• _What to work on_
What is wanted is every record, duplicated word for word.

------------------------------------------------

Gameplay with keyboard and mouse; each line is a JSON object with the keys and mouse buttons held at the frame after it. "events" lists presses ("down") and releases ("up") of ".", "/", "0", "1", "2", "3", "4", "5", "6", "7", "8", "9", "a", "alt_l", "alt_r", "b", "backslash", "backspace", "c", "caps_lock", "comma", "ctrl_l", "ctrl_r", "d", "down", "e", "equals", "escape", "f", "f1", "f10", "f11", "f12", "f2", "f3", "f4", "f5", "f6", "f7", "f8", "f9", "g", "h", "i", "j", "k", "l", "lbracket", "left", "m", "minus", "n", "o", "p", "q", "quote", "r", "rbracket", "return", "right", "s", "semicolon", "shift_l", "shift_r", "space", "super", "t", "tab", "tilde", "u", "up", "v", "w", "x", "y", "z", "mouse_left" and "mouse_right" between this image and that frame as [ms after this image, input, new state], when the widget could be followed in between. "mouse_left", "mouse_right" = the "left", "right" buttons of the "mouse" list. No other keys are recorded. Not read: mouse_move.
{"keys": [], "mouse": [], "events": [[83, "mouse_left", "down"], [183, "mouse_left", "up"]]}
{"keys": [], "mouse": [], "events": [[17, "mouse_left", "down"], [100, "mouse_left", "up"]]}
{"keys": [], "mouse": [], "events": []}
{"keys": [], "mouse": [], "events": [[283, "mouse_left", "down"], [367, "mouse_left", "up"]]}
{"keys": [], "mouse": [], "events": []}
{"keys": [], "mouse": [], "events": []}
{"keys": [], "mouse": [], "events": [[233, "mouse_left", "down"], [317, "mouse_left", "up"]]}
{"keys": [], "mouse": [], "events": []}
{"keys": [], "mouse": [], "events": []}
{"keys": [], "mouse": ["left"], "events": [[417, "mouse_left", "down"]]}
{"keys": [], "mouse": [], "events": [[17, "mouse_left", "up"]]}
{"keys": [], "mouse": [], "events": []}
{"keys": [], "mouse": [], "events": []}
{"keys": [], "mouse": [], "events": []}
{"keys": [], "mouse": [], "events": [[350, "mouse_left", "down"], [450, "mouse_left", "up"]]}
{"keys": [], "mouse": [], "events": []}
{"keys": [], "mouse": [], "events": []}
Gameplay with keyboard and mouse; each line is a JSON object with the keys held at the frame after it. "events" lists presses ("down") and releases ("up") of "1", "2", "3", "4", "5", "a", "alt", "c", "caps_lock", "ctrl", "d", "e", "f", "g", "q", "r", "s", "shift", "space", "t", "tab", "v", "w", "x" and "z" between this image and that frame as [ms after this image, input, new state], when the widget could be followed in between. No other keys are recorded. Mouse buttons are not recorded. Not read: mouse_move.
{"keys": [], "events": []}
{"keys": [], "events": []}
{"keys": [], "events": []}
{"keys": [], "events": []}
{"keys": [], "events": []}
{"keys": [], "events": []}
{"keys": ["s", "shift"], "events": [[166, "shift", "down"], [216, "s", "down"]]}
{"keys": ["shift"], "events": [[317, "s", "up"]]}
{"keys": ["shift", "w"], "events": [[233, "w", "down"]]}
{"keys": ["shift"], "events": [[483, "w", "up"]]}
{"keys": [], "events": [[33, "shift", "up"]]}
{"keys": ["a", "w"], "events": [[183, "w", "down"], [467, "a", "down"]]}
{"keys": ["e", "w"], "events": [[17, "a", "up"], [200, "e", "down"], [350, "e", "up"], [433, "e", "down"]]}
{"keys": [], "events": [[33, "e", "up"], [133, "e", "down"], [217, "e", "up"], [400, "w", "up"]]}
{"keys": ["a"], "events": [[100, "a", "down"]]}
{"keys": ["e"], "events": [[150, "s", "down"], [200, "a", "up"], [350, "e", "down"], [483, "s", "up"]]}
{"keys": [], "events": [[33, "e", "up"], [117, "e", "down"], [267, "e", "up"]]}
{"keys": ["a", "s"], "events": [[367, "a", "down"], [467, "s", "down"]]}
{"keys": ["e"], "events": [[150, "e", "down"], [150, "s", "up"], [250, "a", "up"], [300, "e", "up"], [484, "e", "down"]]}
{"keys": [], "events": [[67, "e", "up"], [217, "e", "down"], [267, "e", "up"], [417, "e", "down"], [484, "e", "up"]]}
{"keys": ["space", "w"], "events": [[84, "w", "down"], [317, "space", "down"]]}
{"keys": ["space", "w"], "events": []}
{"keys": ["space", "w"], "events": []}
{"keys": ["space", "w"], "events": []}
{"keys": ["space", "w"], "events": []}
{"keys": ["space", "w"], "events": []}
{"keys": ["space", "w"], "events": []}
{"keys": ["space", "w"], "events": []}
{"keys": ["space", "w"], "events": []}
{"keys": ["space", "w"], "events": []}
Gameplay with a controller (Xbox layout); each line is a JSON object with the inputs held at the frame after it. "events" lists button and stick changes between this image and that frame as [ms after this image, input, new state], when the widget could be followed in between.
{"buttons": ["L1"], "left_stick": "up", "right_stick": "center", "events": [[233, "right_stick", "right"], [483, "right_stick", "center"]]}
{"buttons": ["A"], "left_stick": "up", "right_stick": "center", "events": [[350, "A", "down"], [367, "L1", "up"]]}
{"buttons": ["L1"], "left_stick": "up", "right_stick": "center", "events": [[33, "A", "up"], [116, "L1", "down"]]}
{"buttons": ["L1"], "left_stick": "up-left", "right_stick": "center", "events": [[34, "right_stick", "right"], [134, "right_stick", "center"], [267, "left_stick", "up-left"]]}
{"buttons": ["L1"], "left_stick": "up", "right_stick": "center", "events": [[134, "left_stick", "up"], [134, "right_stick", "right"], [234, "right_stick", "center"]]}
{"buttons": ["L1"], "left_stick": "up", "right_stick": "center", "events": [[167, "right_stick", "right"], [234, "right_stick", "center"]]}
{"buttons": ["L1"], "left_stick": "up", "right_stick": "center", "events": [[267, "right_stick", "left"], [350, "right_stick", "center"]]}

------------------------------------------------

• _Exercise solution_
Gameplay with keyboard and mouse; each line is a JSON object with the keys and mouse buttons held at the frame after it. "events" lists presses ("down") and releases ("up") of ".", "/", "0", "1", "2", "3", "4", "5", "6", "7", "8", "9", "a", "alt_l", "alt_r", "b", "backslash", "backspace", "c", "caps_lock", "comma", "ctrl_l", "ctrl_r", "d", "down", "e", "equals", "escape", "f", "f1", "f10", "f11", "f12", "f2", "f3", "f4", "f5", "f6", "f7", "f8", "f9", "g", "h", "i", "j", "k", "l", "lbracket", "left", "m", "minus", "n", "o", "p", "q", "quote", "r", "rbracket", "return", "right", "s", "semicolon", "shift_l", "shift_r", "space", "super", "t", "tab", "tilde", "u", "up", "v", "w", "x", "y", "z", "mouse_left" and "mouse_right" between this image and that frame as [ms after this image, input, new state], when the widget could be followed in between. "mouse_left", "mouse_right" = the "left", "right" buttons of the "mouse" list. No other keys are recorded. Not read: mouse_move.
{"keys": [], "mouse": [], "events": [[83, "mouse_left", "down"], [183, "mouse_left", "up"]]}
{"keys": [], "mouse": [], "events": [[17, "mouse_left", "down"], [100, "mouse_left", "up"]]}
{"keys": [], "mouse": [], "events": []}
{"keys": [], "mouse": [], "events": [[283, "mouse_left", "down"], [367, "mouse_left", "up"]]}
{"keys": [], "mouse": [], "events": []}
{"keys": [], "mouse": [], "events": []}
{"keys": [], "mouse": [], "events": [[233, "mouse_left", "down"], [317, "mouse_left", "up"]]}
{"keys": [], "mouse": [], "events": []}
{"keys": [], "mouse": [], "events": []}
{"keys": [], "mouse": ["left"], "events": [[417, "mouse_left", "down"]]}
{"keys": [], "mouse": [], "events": [[17, "mouse_left", "up"]]}
{"keys": [], "mouse": [], "events": []}
{"keys": [], "mouse": [], "events": []}
{"keys": [], "mouse": [], "events": []}
{"keys": [], "mouse": [], "events": [[350, "mouse_left", "down"], [450, "mouse_left", "up"]]}
{"keys": [], "mouse": [], "events": []}
{"keys": [], "mouse": [], "events": []}
Gameplay with keyboard and mouse; each line is a JSON object with the keys held at the frame after it. "events" lists presses ("down") and releases ("up") of "1", "2", "3", "4", "5", "a", "alt", "c", "caps_lock", "ctrl", "d", "e", "f", "g", "q", "r", "s", "shift", "space", "t", "tab", "v", "w", "x" and "z" between this image and that frame as [ms after this image, input, new state], when the widget could be followed in between. No other keys are recorded. Mouse buttons are not recorded. Not read: mouse_move.
{"keys": [], "events": []}
{"keys": [], "events": []}
{"keys": [], "events": []}
{"keys": [], "events": []}
{"keys": [], "events": []}
{"keys": [], "events": []}
{"keys": ["s", "shift"], "events": [[166, "shift", "down"], [216, "s", "down"]]}
{"keys": ["shift"], "events": [[317, "s", "up"]]}
{"keys": ["shift", "w"], "events": [[233, "w", "down"]]}
{"keys": ["shift"], "events": [[483, "w", "up"]]}
{"keys": [], "events": [[33, "shift", "up"]]}
{"keys": ["a", "w"], "events": [[183, "w", "down"], [467, "a", "down"]]}
{"keys": ["e", "w"], "events": [[17, "a", "up"], [200, "e", "down"], [350, "e", "up"], [433, "e", "down"]]}
{"keys": [], "events": [[33, "e", "up"], [133, "e", "down"], [217, "e", "up"], [400, "w", "up"]]}
{"keys": ["a"], "events": [[100, "a", "down"]]}
{"keys": ["e"], "events": [[150, "s", "down"], [200, "a", "up"], [350, "e", "down"], [483, "s", "up"]]}
{"keys": [], "events": [[33, "e", "up"], [117, "e", "down"], [267, "e", "up"]]}
{"keys": ["a", "s"], "events": [[367, "a", "down"], [467, "s", "down"]]}
{"keys": ["e"], "events": [[150, "e", "down"], [150, "s", "up"], [250, "a", "up"], [300, "e", "up"], [484, "e", "down"]]}
{"keys": [], "events": [[67, "e", "up"], [217, "e", "down"], [267, "e", "up"], [417, "e", "down"], [484, "e", "up"]]}
{"keys": ["space", "w"], "events": [[84, "w", "down"], [317, "space", "down"]]}
{"keys": ["space", "w"], "events": []}
{"keys": ["space", "w"], "events": []}
{"keys": ["space", "w"], "events": []}
{"keys": ["space", "w"], "events": []}
{"keys": ["space", "w"], "events": []}
{"keys": ["space", "w"], "events": []}
{"keys": ["space", "w"], "events": []}
{"keys": ["space", "w"], "events": []}
{"keys": ["space", "w"], "events": []}
Gameplay with a controller (Xbox layout); each line is a JSON object with the inputs held at the frame after it. "events" lists button and stick changes between this image and that frame as [ms after this image, input, new state], when the widget could be followed in between.
{"buttons": ["L1"], "left_stick": "up", "right_stick": "center", "events": [[233, "right_stick", "right"], [483, "right_stick", "center"]]}
{"buttons": ["A"], "left_stick": "up", "right_stick": "center", "events": [[350, "A", "down"], [367, "L1", "up"]]}
{"buttons": ["L1"], "left_stick": "up", "right_stick": "center", "events": [[33, "A", "up"], [116, "L1", "down"]]}
{"buttons": ["L1"], "left_stick": "up-left", "right_stick": "center", "events": [[34, "right_stick", "right"], [134, "right_stick", "center"], [267, "left_stick", "up-left"]]}
{"buttons": ["L1"], "left_stick": "up", "right_stick": "center", "events": [[134, "left_stick", "up"], [134, "right_stick", "right"], [234, "right_stick", "center"]]}
{"buttons": ["L1"], "left_stick": "up", "right_stick": "center", "events": [[167, "right_stick", "right"], [234, "right_stick", "center"]]}
{"buttons": ["L1"], "left_stick": "up", "right_stick": "center", "events": [[267, "right_stick", "left"], [350, "right_stick", "center"]]}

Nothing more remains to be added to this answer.